# Problem statement:
Would you transcribe only the lines below, from the one containing "última tecnología WiFi7" through the end of the material, exactly and with no pictures?

# Recorded information:
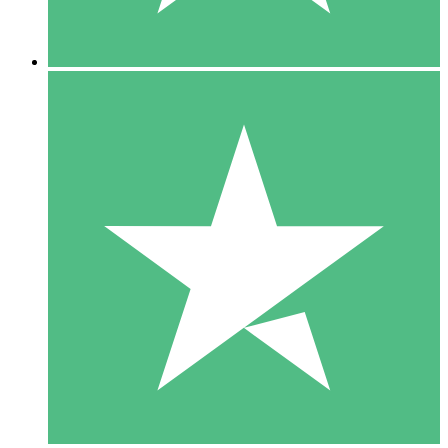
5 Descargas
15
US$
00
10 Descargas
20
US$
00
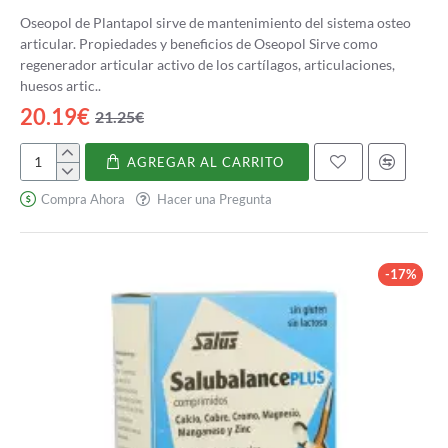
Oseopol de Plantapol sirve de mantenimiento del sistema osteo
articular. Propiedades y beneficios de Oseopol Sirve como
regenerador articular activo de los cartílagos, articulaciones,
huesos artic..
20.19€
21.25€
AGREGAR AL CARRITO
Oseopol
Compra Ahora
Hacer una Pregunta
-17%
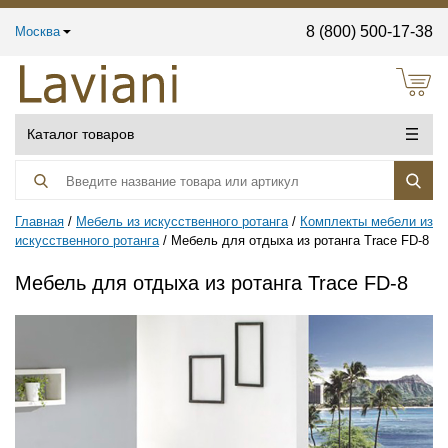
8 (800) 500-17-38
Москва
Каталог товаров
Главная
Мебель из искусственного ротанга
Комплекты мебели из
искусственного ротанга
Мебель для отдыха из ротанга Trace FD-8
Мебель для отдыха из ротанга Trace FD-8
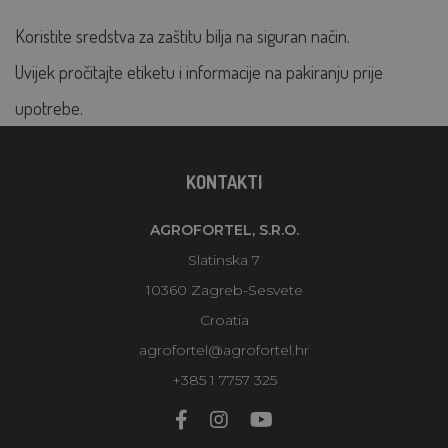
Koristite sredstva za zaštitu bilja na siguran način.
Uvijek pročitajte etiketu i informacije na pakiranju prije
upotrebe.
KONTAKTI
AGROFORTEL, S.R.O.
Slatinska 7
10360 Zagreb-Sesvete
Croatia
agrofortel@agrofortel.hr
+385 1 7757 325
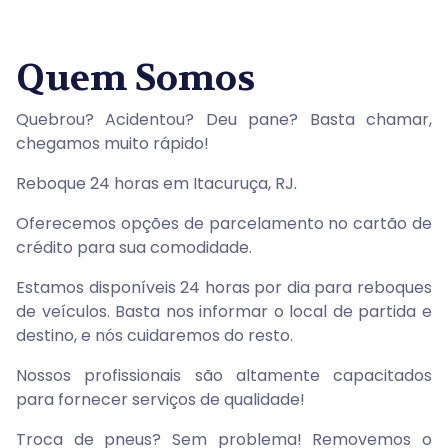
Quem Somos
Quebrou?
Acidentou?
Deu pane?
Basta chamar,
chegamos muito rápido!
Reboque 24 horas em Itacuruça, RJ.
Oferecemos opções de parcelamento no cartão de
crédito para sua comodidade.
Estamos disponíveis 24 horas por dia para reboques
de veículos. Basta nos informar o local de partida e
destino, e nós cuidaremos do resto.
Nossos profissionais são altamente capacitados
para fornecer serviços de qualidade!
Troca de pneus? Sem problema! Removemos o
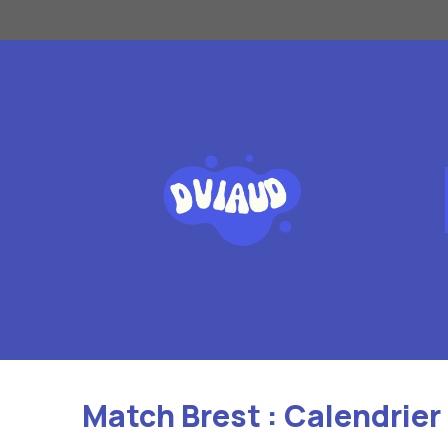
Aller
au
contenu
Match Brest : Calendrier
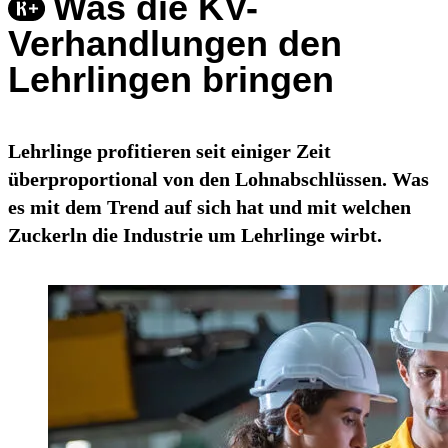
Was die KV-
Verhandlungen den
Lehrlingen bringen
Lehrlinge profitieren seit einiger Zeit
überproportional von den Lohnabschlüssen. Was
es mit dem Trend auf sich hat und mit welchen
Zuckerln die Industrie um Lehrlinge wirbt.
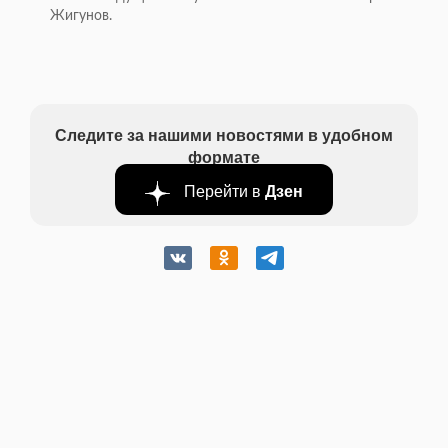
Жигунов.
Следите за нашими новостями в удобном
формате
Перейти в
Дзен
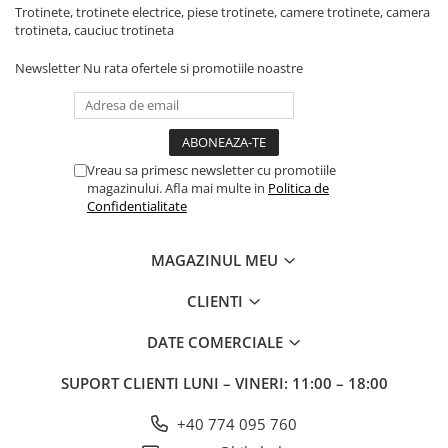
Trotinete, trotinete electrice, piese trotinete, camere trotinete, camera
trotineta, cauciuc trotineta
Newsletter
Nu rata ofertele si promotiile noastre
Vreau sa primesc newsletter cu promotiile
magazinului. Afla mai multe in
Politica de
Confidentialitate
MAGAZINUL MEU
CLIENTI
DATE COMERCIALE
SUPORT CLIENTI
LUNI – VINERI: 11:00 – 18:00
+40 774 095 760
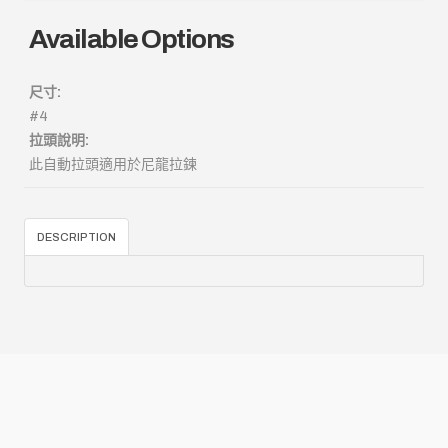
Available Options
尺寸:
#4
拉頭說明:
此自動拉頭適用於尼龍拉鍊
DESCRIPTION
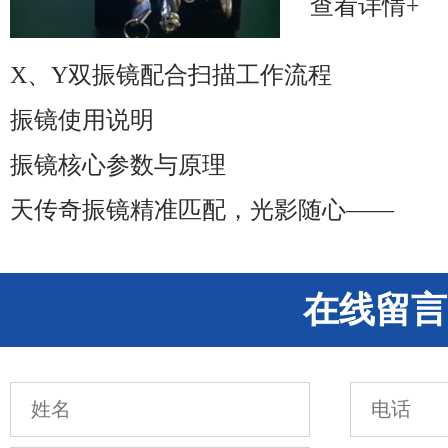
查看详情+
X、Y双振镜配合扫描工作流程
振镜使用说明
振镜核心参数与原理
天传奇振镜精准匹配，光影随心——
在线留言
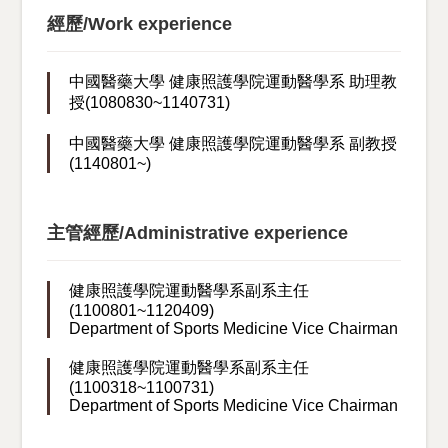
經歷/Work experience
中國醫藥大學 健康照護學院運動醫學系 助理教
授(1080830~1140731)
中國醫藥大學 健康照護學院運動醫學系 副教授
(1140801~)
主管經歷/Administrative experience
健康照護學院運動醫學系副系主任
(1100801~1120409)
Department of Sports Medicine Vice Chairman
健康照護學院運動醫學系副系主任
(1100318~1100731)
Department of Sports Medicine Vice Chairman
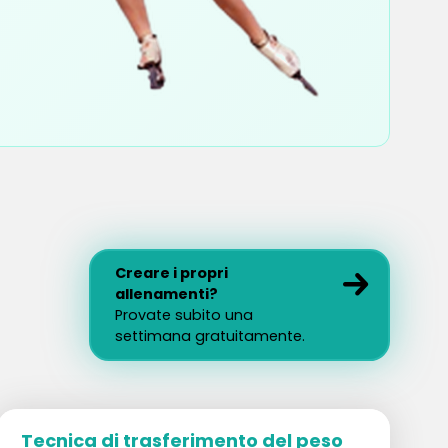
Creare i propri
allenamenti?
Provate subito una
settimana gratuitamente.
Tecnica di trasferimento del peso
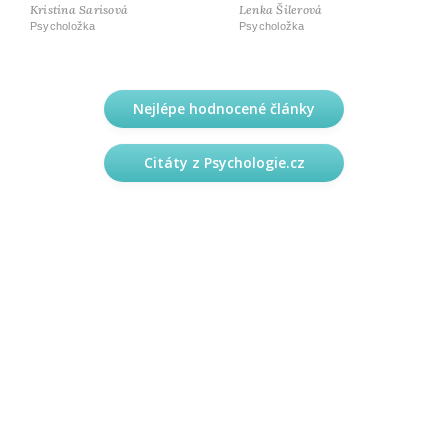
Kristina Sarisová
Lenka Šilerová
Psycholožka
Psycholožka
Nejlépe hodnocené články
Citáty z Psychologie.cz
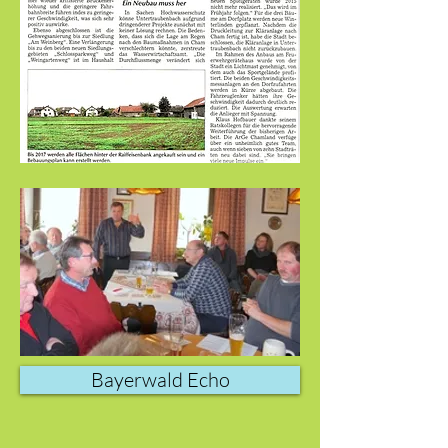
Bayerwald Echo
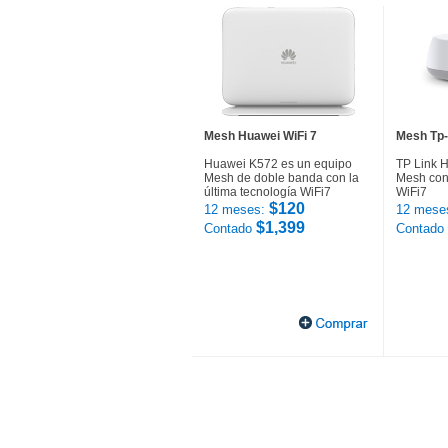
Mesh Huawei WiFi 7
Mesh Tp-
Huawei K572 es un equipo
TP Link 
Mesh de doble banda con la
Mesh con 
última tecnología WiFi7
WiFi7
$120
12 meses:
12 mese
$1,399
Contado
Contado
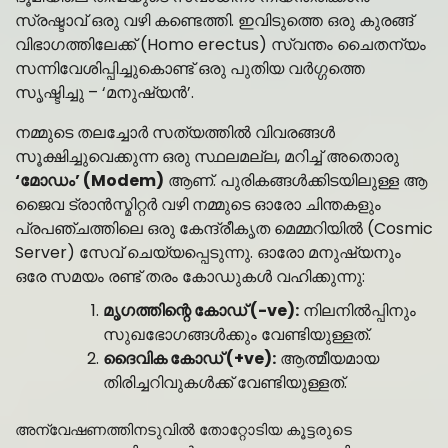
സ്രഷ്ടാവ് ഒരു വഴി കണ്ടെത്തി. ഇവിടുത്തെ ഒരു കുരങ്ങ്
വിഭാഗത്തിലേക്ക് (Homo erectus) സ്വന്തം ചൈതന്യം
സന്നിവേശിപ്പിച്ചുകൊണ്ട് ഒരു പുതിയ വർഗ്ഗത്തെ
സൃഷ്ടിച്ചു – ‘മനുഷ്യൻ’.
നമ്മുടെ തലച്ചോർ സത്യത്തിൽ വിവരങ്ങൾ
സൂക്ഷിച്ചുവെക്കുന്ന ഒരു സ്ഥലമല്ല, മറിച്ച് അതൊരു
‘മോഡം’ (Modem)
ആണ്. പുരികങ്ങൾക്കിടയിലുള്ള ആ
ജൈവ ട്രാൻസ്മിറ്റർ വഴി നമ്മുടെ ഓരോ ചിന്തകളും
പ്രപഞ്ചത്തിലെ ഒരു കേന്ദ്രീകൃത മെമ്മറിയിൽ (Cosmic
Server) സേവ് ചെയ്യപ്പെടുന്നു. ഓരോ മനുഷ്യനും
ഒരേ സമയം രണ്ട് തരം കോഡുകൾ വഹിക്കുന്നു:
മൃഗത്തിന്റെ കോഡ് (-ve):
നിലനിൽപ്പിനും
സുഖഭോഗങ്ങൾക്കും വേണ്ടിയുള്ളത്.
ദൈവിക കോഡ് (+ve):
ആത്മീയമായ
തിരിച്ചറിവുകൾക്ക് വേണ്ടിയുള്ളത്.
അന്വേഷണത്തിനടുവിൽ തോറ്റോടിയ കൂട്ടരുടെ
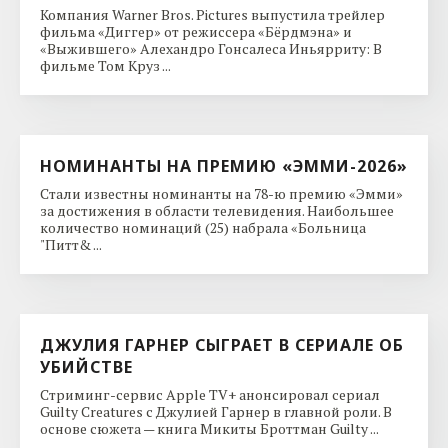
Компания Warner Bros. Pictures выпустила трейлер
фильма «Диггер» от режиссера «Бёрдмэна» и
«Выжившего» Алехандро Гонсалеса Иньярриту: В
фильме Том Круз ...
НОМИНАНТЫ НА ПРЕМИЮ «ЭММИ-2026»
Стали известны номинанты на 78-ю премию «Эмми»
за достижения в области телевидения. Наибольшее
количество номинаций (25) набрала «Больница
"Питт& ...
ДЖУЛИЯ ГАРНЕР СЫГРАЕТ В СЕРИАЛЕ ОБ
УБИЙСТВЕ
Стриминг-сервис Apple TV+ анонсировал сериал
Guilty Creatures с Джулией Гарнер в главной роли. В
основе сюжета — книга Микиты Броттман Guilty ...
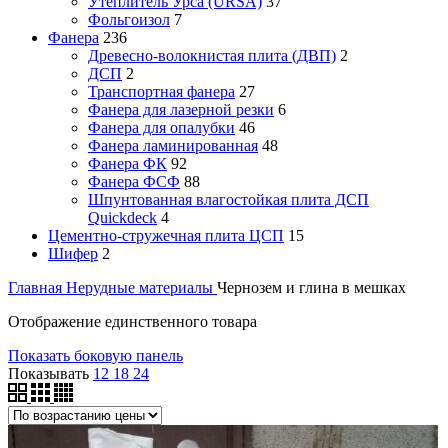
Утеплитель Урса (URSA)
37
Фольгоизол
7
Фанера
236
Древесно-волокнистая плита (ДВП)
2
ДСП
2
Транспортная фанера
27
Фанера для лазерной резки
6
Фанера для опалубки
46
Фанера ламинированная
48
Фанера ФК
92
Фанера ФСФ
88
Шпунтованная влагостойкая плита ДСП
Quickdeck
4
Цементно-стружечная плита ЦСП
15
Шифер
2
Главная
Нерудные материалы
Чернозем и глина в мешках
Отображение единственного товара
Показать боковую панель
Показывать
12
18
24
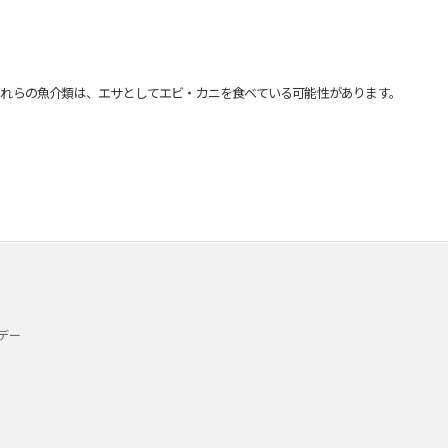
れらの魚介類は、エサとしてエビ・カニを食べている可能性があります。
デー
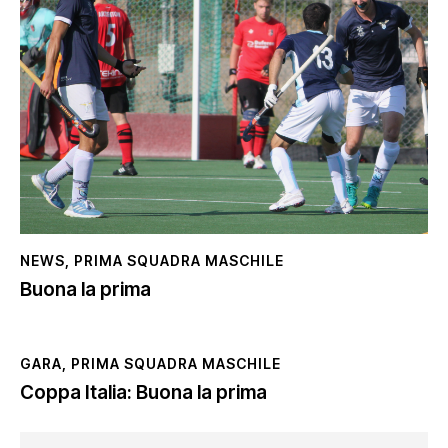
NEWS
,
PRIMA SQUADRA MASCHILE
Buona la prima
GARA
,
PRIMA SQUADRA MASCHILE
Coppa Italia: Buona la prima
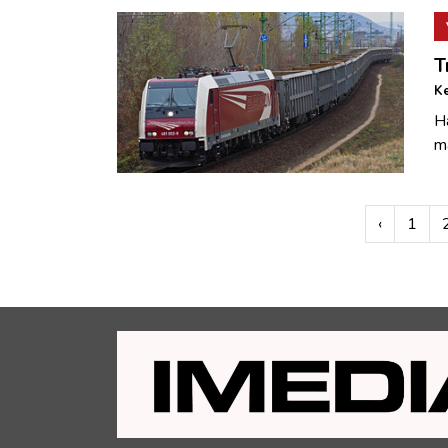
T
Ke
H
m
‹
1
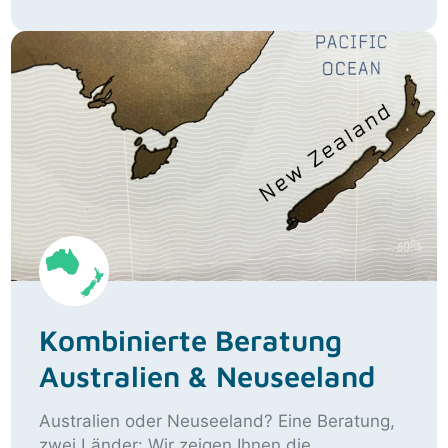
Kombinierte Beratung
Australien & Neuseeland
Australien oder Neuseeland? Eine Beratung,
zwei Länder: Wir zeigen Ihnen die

# Task output:
última tecnología WiFi7
WiFi7
$120
12 meses:
12 mese
$1,399
Contado
Contado
സ്രഷ്ടാവ് ഒരു വഴി കണ്ടെത്തി. ഇവിടുത്തെ ഒരു കുരങ്ങ്
വിഭാഗത്തിലേക്ക് (Homo erectus) സ്വന്തം ചൈതന്യം
സന്നിവേശിപ്പിച്ചുകൊണ്ട് ഒരു പുതിയ വർഗ്ഗത്തെ
സൃഷ്ടിച്ചു – ‘മനുഷ്യൻ’.
നമ്മുടെ തലച്ചോർ സത്യത്തിൽ വിവരങ്ങൾ
സൂക്ഷിച്ചുവെക്കുന്ന ഒരു സ്ഥലമല്ല, മറിച്ച് അതൊരു
‘മോഡം’ (Modem)
ആണ്. പുരികങ്ങൾക്കിടയിലുള്ള ആ
ജൈവ ട്രാൻസ്മിറ്റർ വഴി നമ്മുടെ ഓരോ ചിന്തകളും
പ്രപഞ്ചത്തിലെ ഒരു കേന്ദ്രീകൃത മെമ്മറിയിൽ (Cosmic
Server) സേവ് ചെയ്യപ്പെടുന്നു. ഓരോ മനുഷ്യനും
ഒരേ സമയം രണ്ട് തരം കോഡുകൾ വഹിക്കുന്നു:
മൃഗത്തിന്റെ കോഡ് (-ve):
നിലനിൽപ്പിനും
സുഖഭോഗങ്ങൾക്കും വേണ്ടിയുള്ളത്.
ദൈവിക കോഡ് (+ve):
ആത്മീയമായ
തിരിച്ചറിവുകൾക്ക് വേണ്ടിയുള്ളത്.
അന്വേഷണത്തിനടുവിൽ തോറ്റോടിയ കൂട്ടരുടെ
Компания Warner Bros. Pictures выпустила трейлер
фильма «Диггер» от режиссера «Бёрдмэна» и
«Выжившего» Алехандро Гонсалеса Иньярриту: В
фильме Том Круз ...
НОМИНАНТЫ НА ПРЕМИЮ «ЭММИ-2026»
Стали известны номинанты на 78-ю премию «Эмми»
за достижения в области телевидения. Наибольшее
количество номинаций (25) набрала «Больница
"Питт& ...
ДЖУЛИЯ ГАРНЕР СЫГРАЕТ В СЕРИАЛЕ ОБ
УБИЙСТВЕ
Стриминг-сервис Apple TV+ анонсировал сериал
Guilty Creatures с Джулией Гарнер в главной роли. В
основе сюжета — книга Микиты Броттман Guilty ...
Утеплитель Урса (URSA)
37
Фольгоизол
7
Фанера
236
Древесно-волокнистая плита (ДВП)
2
ДСП
2
Транспортная фанера
27
Фанера для лазерной резки
6
Фанера для опалубки
46
Фанера ламинированная
48
Фанера ФК
92
Фанера ФСФ
88
Шпунтованная влагостойкая плита ДСП
Quickdeck
4
Цементно-стружечная плита ЦСП
15
Шифер
2
Главная
Нерудные материалы
Чернозем и глина в мешках
Отображение единственного товара
Показать боковую панель
Показывать
12
18
24
れらの魚介類は、エサとしてエビ・カニを食べている可能性があります。
デー
NEWS
,
PRIMA SQUADRA MASCHILE
Buona la prima
GARA
,
PRIMA SQUADRA MASCHILE
Coppa Italia: Buona la prima
T
Ke
H
m
‹
1
Kombinierte Beratung
Australien & Neuseeland
Australien oder Neuseeland? Eine Beratung,
zwei Länder: Wir zeigen Ihnen die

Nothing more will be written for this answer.